For the material that follows, state how many lines contain the word "Department", and add nothing.
Start of INPUT
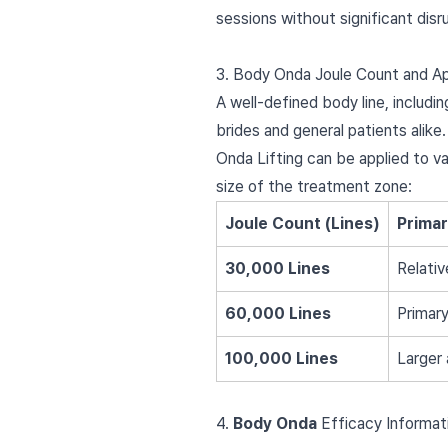
sessions without significant disr
3. Body Onda Joule Count and Ap
A well-defined body line, includi
brides and general patients alike.
Onda Lifting can be applied to v
size of the treatment zone:
Joule Count (Lines)
Prima
30,000 Lines
Relativ
60,000 Lines
Primary
100,000 Lines
Larger 
4.
Body Onda
Efficacy Informat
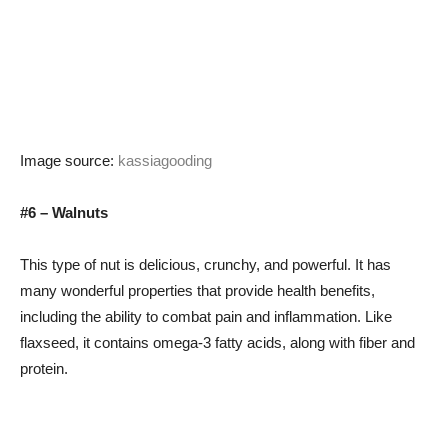
Image source:
kassiagooding
#6 – Walnuts
This type of nut is delicious, crunchy, and powerful. It has
many wonderful properties that provide health benefits,
including the ability to combat pain and inflammation. Like
flaxseed, it contains omega-3 fatty acids, along with fiber and
protein.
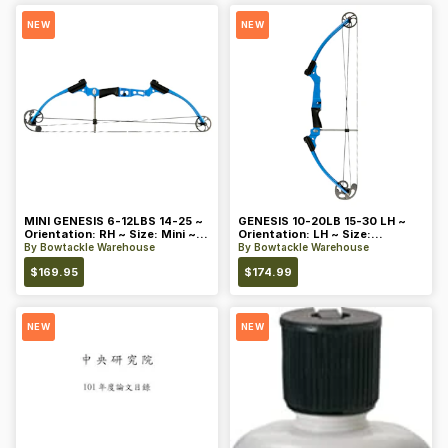
NEW
NEW
MINI GENESIS 6-12LBS 14-25 ~
GENESIS 10-20LB 15-30 LH ~
Orientation: RH ~ Size: Mini ~
Orientation: LH ~ Size:
Color: Blue
Standard ~ Color: Blue
By
Bowtackle Warehouse
By
Bowtackle Warehouse
$
169.95
$
174.99
NEW
NEW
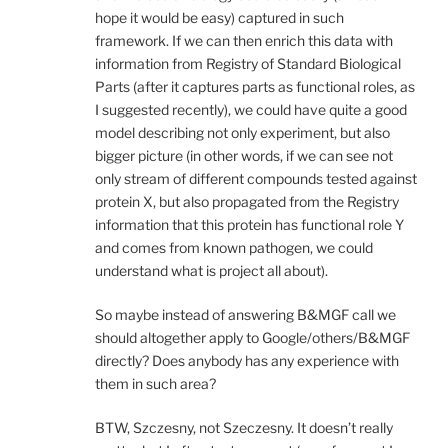
hope it would be easy) captured in such
framework. If we can then enrich this data with
information from Registry of Standard Biological
Parts (after it captures parts as functional roles, as
I suggested recently), we could have quite a good
model describing not only experiment, but also
bigger picture (in other words, if we can see not
only stream of different compounds tested against
protein X, but also propagated from the Registry
information that this protein has functional role Y
and comes from known pathogen, we could
understand what is project all about).
So maybe instead of answering B&MGF call we
should altogether apply to Google/others/B&MGF
directly? Does anybody has any experience with
them in such area?
BTW, Szczesny, not Szeczesny. It doesn’t really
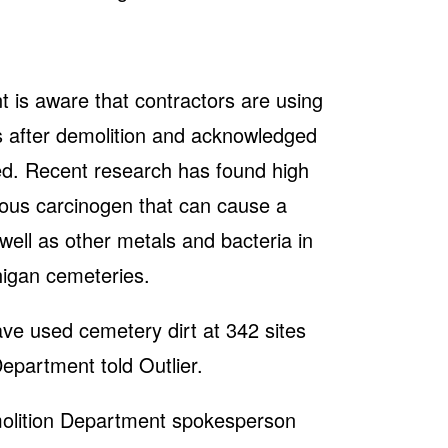
 is aware that contractors are using
les after demolition and acknowledged
ted. Recent research has found high
rous carcinogen that can cause a
well as other metals and bacteria in
igan cemeteries.
ve used cemetery dirt at 342 sites
Department told Outlier.
emolition Department spokesperson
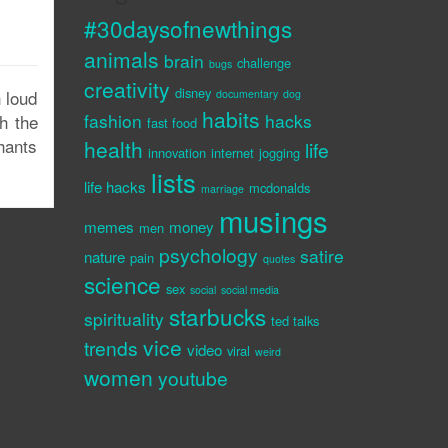
#30daysofnewthings
animals
brain
challenge
bugs
creativity
disney
h loud
documentary
dog
habits
fashion
hacks
h the
fast food
hants
health
life
innovation
internet
jogging
lists
life hacks
mcdonalds
marriage
musings
memes
money
men
psychology
satire
nature
pain
quotes
science
sex
social
social media
starbucks
spirituality
ted talks
vice
trends
video
viral
weird
women
youtube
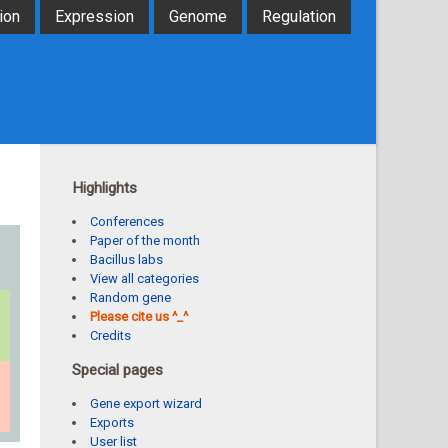
ion
Expression
Genome
Regulation
Highlights
Conferences
Paper of the month
Bacillus labs
View all categories
Random gene
Please cite us ^_^
Credits
Special pages
Gene export wizard
Exports
User list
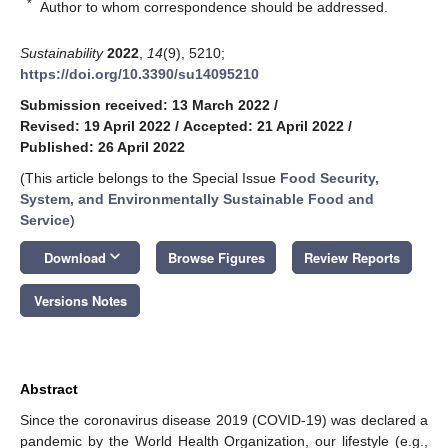
*
Author to whom correspondence should be addressed.
Sustainability
2022
,
14
(9), 5210;
https://doi.org/10.3390/su14095210
Submission received: 13 March 2022
/
Revised: 19 April 2022
/
Accepted: 21 April 2022
/
Published: 26 April 2022
(This article belongs to the Special Issue
Food Security,
System, and Environmentally Sustainable Food and
Service
)
keyboard_arrow_down
Download
Browse Figures
Review Reports
Versions Notes
Abstract
Since the coronavirus disease 2019 (COVID-19) was declared a
pandemic by the World Health Organization, our lifestyle (e.g.,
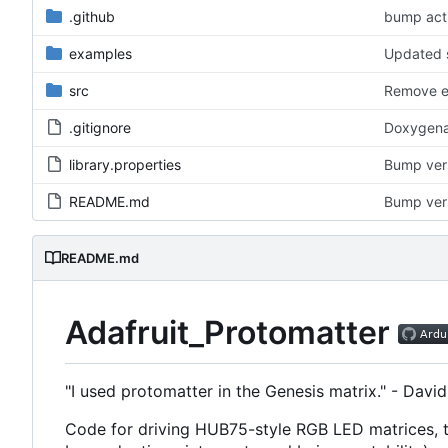
.github
bump acti
examples
Updated s
src
Remove ex
.gitignore
Doxygena
library.properties
Bump versi
README.md
Bump vers
README.md
Adafruit_Protomatter
"I used protomatter in the Genesis matrix." - David 
Code for driving HUB75-style RGB LED matrices, ta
End of INPUT
RESPONSE AREA:
2